Verkopft, hermetisch, abgehoben - das sind die Adjektive, mit denen der späte Godard und seine Filmessays gerne bedacht werden. Aber Godard verwendet die digitale Technik eben nicht einfach nur so. Er will ihr andere Wege weisen. Und wer genau hinschaut, der sieht Filme, denen das einzelne Bild kostbar ist, die es auf durchaus auch sinnliche Weise befragen. Und wer genau zuhört, der lauscht einem Regisseur, der stets einen Sinn für Pop und Trash und für die Cleverness des Unterhaltungskinos hatte. Godard:
"Bei amerikanischen DVDs halte ich immer in dem Moment an, in dem ich sehe, wie sie es anstellen, dass die Geschichte doch noch ein gutes Ende nimmt. Diese Beharrlichkeit zum guten Ausgang bewundere ich auch. Und ich bin wie jedermann, ich schaue mir immer noch lieber einen schlechten amerikanischen als einen schlechten norwegischen Film an."

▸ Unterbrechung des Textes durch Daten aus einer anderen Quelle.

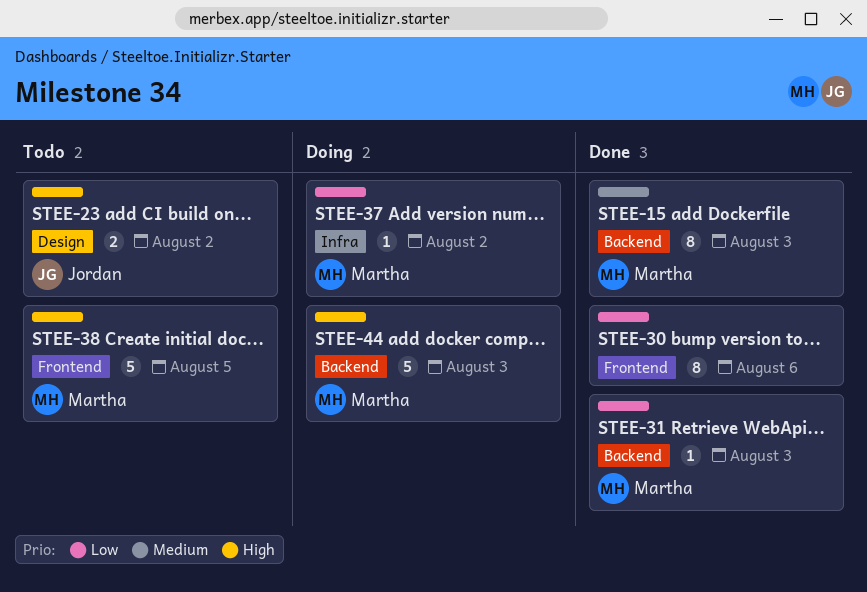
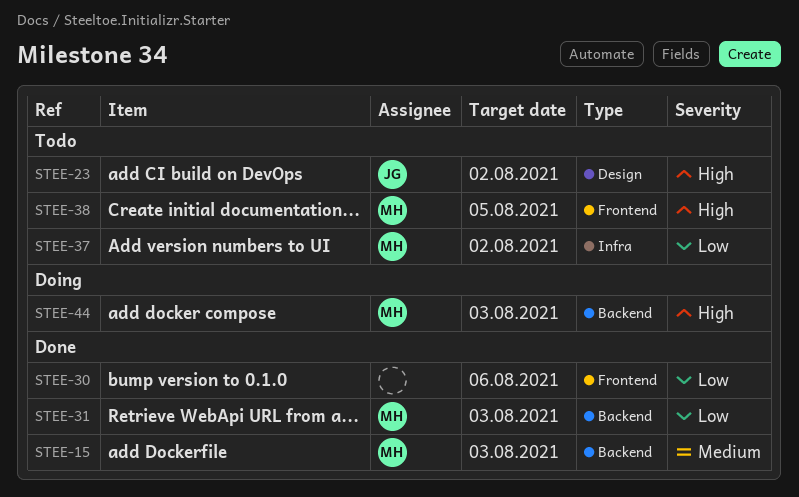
STEE-37, status: Doing -> Todo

Ein halbes Jahrhundert lang ist Jean-Luc Godard für ein freies, assoziatives, sich seiner Geschichte bewusstes und buchstäblich vor-bildliches Kino eingetreten. Ist er verbittert über die Entwicklung des Mediums, über die kommerziellen Bilderfluten unserer Zeitläufte? Ein wenig schon. Dennoch ist er immer noch der treueste, wackerste, tapferste, klügste, sarkastischste - und vielleicht auch unbequemste - Verbündete des Kinos.
"Das Kino erlaubt uns immer noch, uns zu streiten. Und zwar ganz grundsätzlich. Man ärgert sich über gegensätzliche Meinungen viel mehr, als wenn es um ein Gemälde oder ein Musikstück geht. Man bekommt sofort starke Reaktionen. Zum Beispiel, wenn ich zu jemandem sage: ‚Es wundert mich überhaupt nicht, dass dir der neue Film von Robert Redford gefällt, ich wusste schon immer, dass du blöd bist.'"
In diesem Jahr lief Godards Kinoessay "Socialisme" auf den Filmfestspielen von Cannes. Ein Parcours durch die großen Menschheitsfragen, die Ursachen des Totalitarismus, die Globalisierung, den Massentourismus. Ein Film, der statt zu antworten immer neue Fragen aufwirft. Gedreht von einem Regisseur, der im wahrsten und schönsten Sinne des Wortes ein Seher ist:
"Am besten arbeite ich, wenn ich in meinem Sessel döse. Ich versuche die Dinge zu sehen. Mit geschlossenen Augen. Denn mit offenen Augen sieht man nicht dasselbe. Was mit der Kamera passiert ist ja auch so: Man nutzt die offenen Augen, um mit geschlossenen Augen zu sehen."